DEPOK – Pemerintah Kota (Pemkot) Depok belum lama ini sedang gencar melakukan penyegaran pada sejumlah jabatan strategis mulai dari kepala dinas hingga camat dan lurah. Langkah tersebut diambil dalam rangka mutasi dan promosi jabatan Aparatur Sipil Negara (ASN) di internal Pemkot.
Seperti diketahui, pada September kemarin, Pemkot melakukan promosi dan mutasi jabatan pada 359 ASN yang terdiri dari 13 pejabat pimpinan tinggi pratama, 59 pejabat administrator, 166 pejabat pengawas, tiga pejabat fungsional, 88 Kepala UPTD SD Negeri, dan 30 Kepala UPTD SMP Negeri.
Terbaru, penyegaran jabatan juga sedang dilakukan dalam rangka pengisian Jabatan Pimpinan Tinggi Pratama Kota Depok Tahun 2021 untuk posisi Kepala Dinas Perhubungan (Dishub), Kepala Dinas Kesehatan (Dinkes), Kepala Dinas Penanaman Modal dan Pelayanan Terpadu Satu Pintu (DPMPTSP), dan Kepala Badan Keuangan Daerah (BKD).
Untuk seleksi jabatan kepala dinas terbaru ini sekarang masih dalam tahapan tes kesehatan. Dari hasil seleksi administrasi sebelumnya, sebanyak 17 peserta (kandidat) dinyatakan lolos dalam seleksi terbuka ini. Para kandidat saat ini sedang bersiap untuk mengikuti tahapan selanjutnya.
Mengenai promosi, mutasi dan rotasi jabatan di internal ASN Pemkot Depok, banyak pihak turut berkomentar, termasuk pengamat kebijakan publik Kota Depok, Mohammad Saihu.

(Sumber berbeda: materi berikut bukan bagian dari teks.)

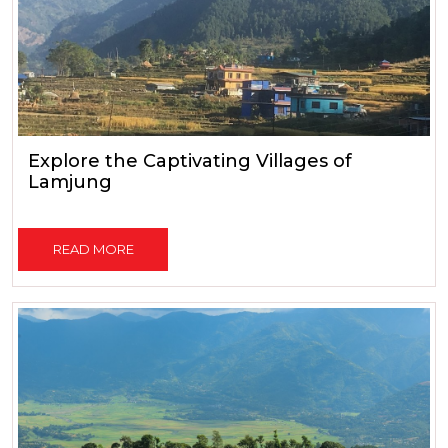
Explore the Captivating Villages of
Lamjung
READ MORE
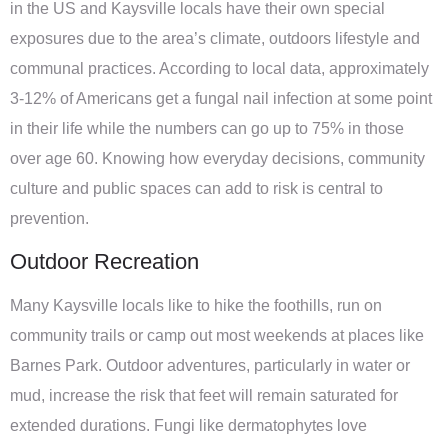
in the US and Kaysville locals have their own special
exposures due to the area’s climate, outdoors lifestyle and
communal practices. According to local data, approximately
3-12% of Americans get a fungal nail infection at some point
in their life while the numbers can go up to 75% in those
over age 60. Knowing how everyday decisions, community
culture and public spaces can add to risk is central to
prevention.
Outdoor Recreation
Many Kaysville locals like to hike the foothills, run on
community trails or camp out most weekends at places like
Barnes Park. Outdoor adventures, particularly in water or
mud, increase the risk that feet will remain saturated for
extended durations. Fungi like dermatophytes love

Kepada Jabar Ekspres, Direktur Reide Indonesia itu mengatakan, berdasarkan pengamatannya, praktik yang terjadi di balik perotasian ASN pada sejumlah jabatan strategis di lingkup Pemkot Depok itu masih jauh dari nuansa ‘merit system process’.
“Masih jauh, masih sangat jauh untuk dikatakan telah menerapkan metode merit system. Beberapa bukti bahkan bisa saya katakan sangat bernuansa klientelisme, feodalistis dan bahkan mohon maaf terkesan nepotis,” ujar Saihu saat ditemui di kediamannya, di Depok, Senin (25/10).
Alumnus Universitas Indonesia (UI) itu menjelaskan, dalam mekanisme merit system, seseorang (pejabat) diseleksi berdasarkan kapabilitas yang ia miliki.
“Pejabat yang mengisi pos-pos strategis dalam birokrasi pemerintahan, karenanya, dalam merit system, menempatkan orang berdasarkan kemampuan, kompetensi, kualifikasi, keahlian, dan kapasitas sesuai bidangnya. Hal ini sangat bertentangan dengan, katakanlah, dalam tradisi patronase kekuasaan dan lebih-lebih dalam budaya klientelisme dan feodalisme yang cenderung mengutamakan cara-cara nepotis,” jelasnya.